[Date Prev][Date Next][Thread Prev][Thread Next][Date Index][Thread Index]

Re: [Xen-devel] new netfront and occasional receive path lockup



 On 09/10/2010 11:45 AM, Xu, Dongxiao wrote:
> Hi Jeremy and Pasi,
>
> I was frustrated that I couldn't reproduce this bug in my site. 

Perhaps you have been trying to reproduce it in the wrong conditions?  I
have generally seen this bug when the networking is under very light
load, such as a couple of fairly idle dom0<->domU ssh connections.  I'm
not sure that I've seen it under heavy load.

> However I investigated the code, indeed there is one race condition that
> probably cause the bug. See the attached patch.
>
> Could anybody who can see this bug help to try it? Appreciate much!

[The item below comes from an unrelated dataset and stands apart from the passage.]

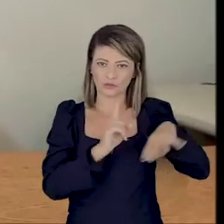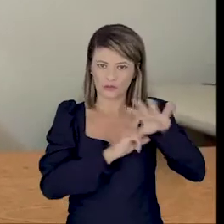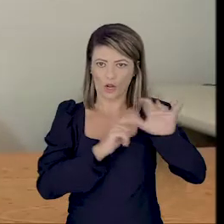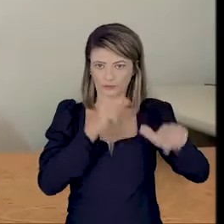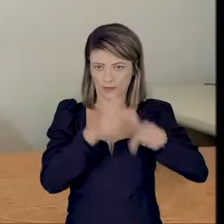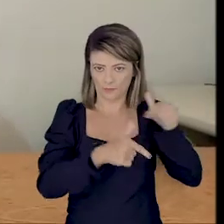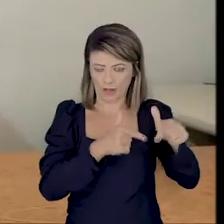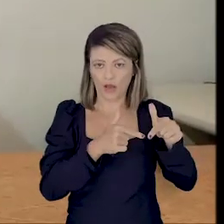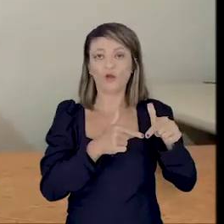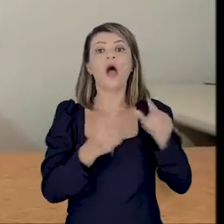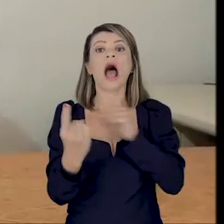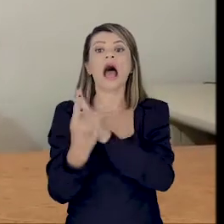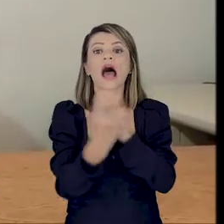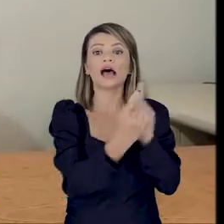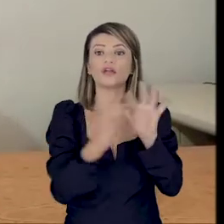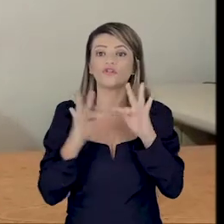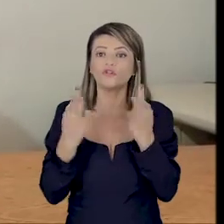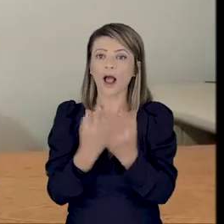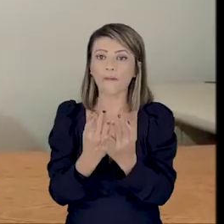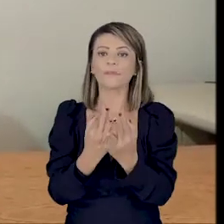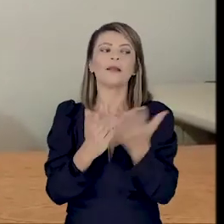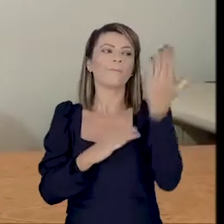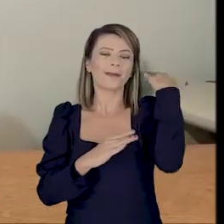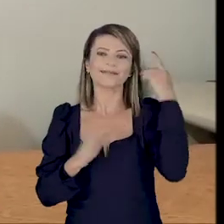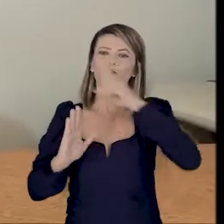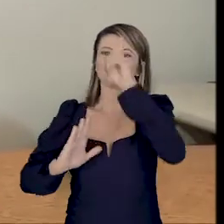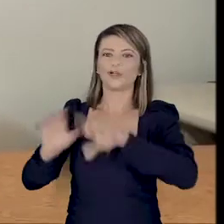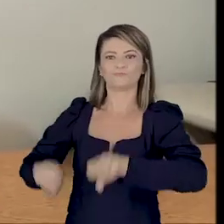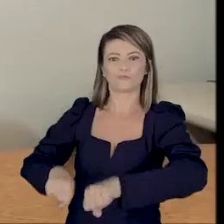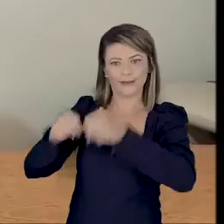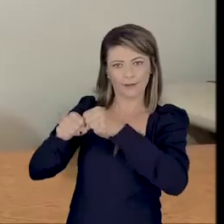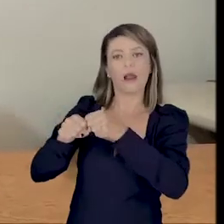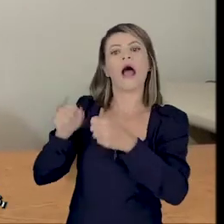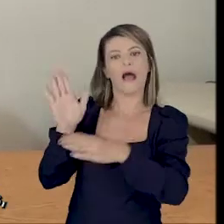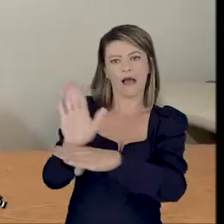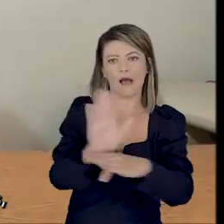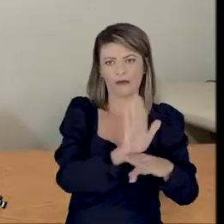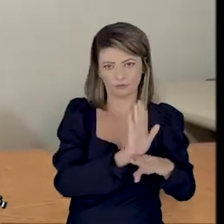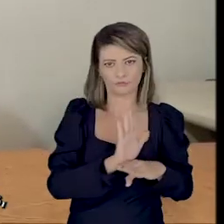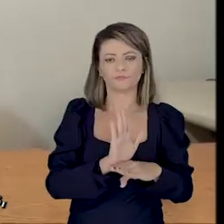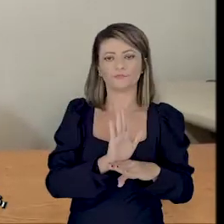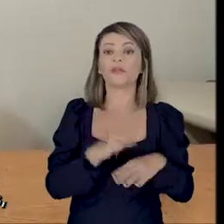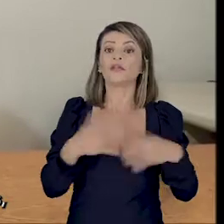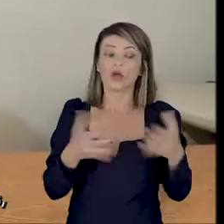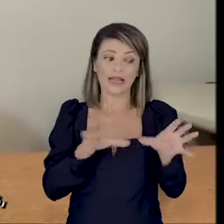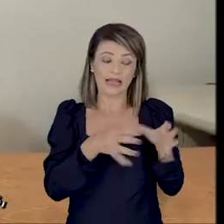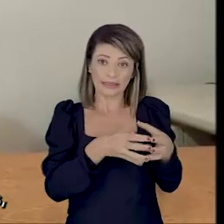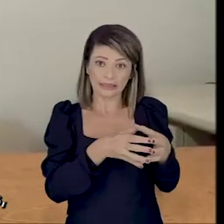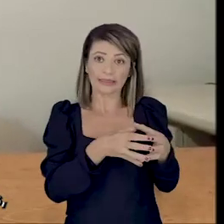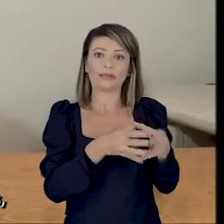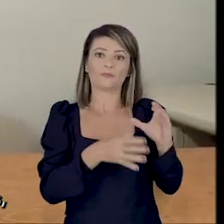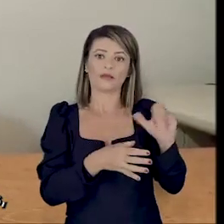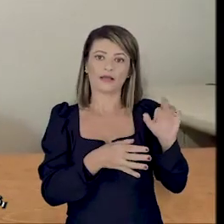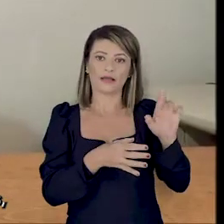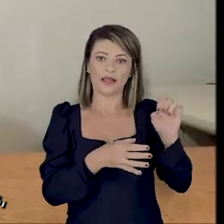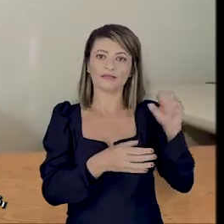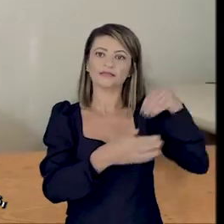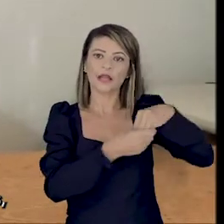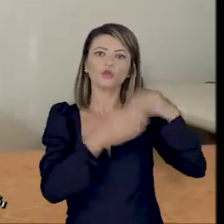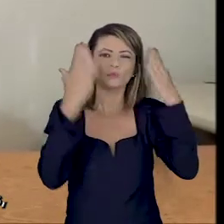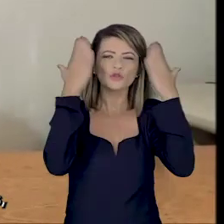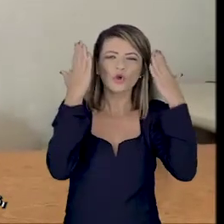que atende famílias que tiveram situação de violação de direitos. A equipe do CREAS é composta por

Thanks for looking into this.  Your logic seems reasonable, so I'll
apply it (however I also added a patch to make smartpoll default to
"off"; I guess I can switch that to default on again to make sure it
gets tested, but leave the option as a workaround if there are still
problems).

However, I am concerned about these manipulations of a cross-cpu shared
variable without any barriers or other ordering constraints.  Are you
sure this code is correct under any reordering (either by the compiler
or CPUs); and if the compiler decides to access it more or less often
than the source says it should?

Thanks,
    J

> Thanks,
> Dongxiao
>
>
> Jeremy Fitzhardinge wrote:
>>  On 09/10/2010 04:50 AM, Pasi Kärkkäinen wrote:
>>> On Wed, Aug 25, 2010 at 08:51:09AM +0800, Xu, Dongxiao wrote:
>>>> Hi Christophe,
>>>>
>>>> Thanks for finding and checking the problem.
>>>> I will try to reproduce the issue and check what caused the problem.
>>>>
>>> Hello,
>>>
>>> Was this issue resolved? Some users have been complaining "network
>>> freezing up" issues recently on ##xen on irc..
>> Yeah, I'll add a command-line parameter to disable smartpoll (and
>> leave it off by default). 
>>
>>     J
>>
>>> -- Pasi
>>>
>>>> Thanks,
>>>> Dongxiao
>>>>
>>>> Jeremy Fitzhardinge wrote:
>>>>>  On 08/22/2010 09:43 AM, Christophe Saout wrote:
>>>>>> Hi,
>>>>>>
>>>>>> I've been playing with some of the new pvops code, namely DomU
>>>>>> guest code.  What I've been observing on one of the virtual
>>>>>> machines is that the network (vif) is dying after about ten to
>>>>>> sixty minutes of uptime. The unfortunate thing here is that I can
>>>>>> only repoduce it on a production VM and have been unlucky so far
>>>>>> to trigger the bug on a test machine.  While this has not been
>>>>>> tragic - rebooting fixed the issue, unfortunately I can't spend
>>>>>> very much time on debugging after the issue pops up.
>>>>> Ah, OK.  I've seen this a couple of times as well.  And it just
>>>>> happened to me then... 
>>>>>
>>>>>
>>>>>> Now, what is happening is that the receive path goes dead.  The
>>>>>> DomU can send packets to Dom0 and those are visible using tcpdump
>>>>>> on the Dom0 on the virtual interface, but not the other way
>>>>>> around.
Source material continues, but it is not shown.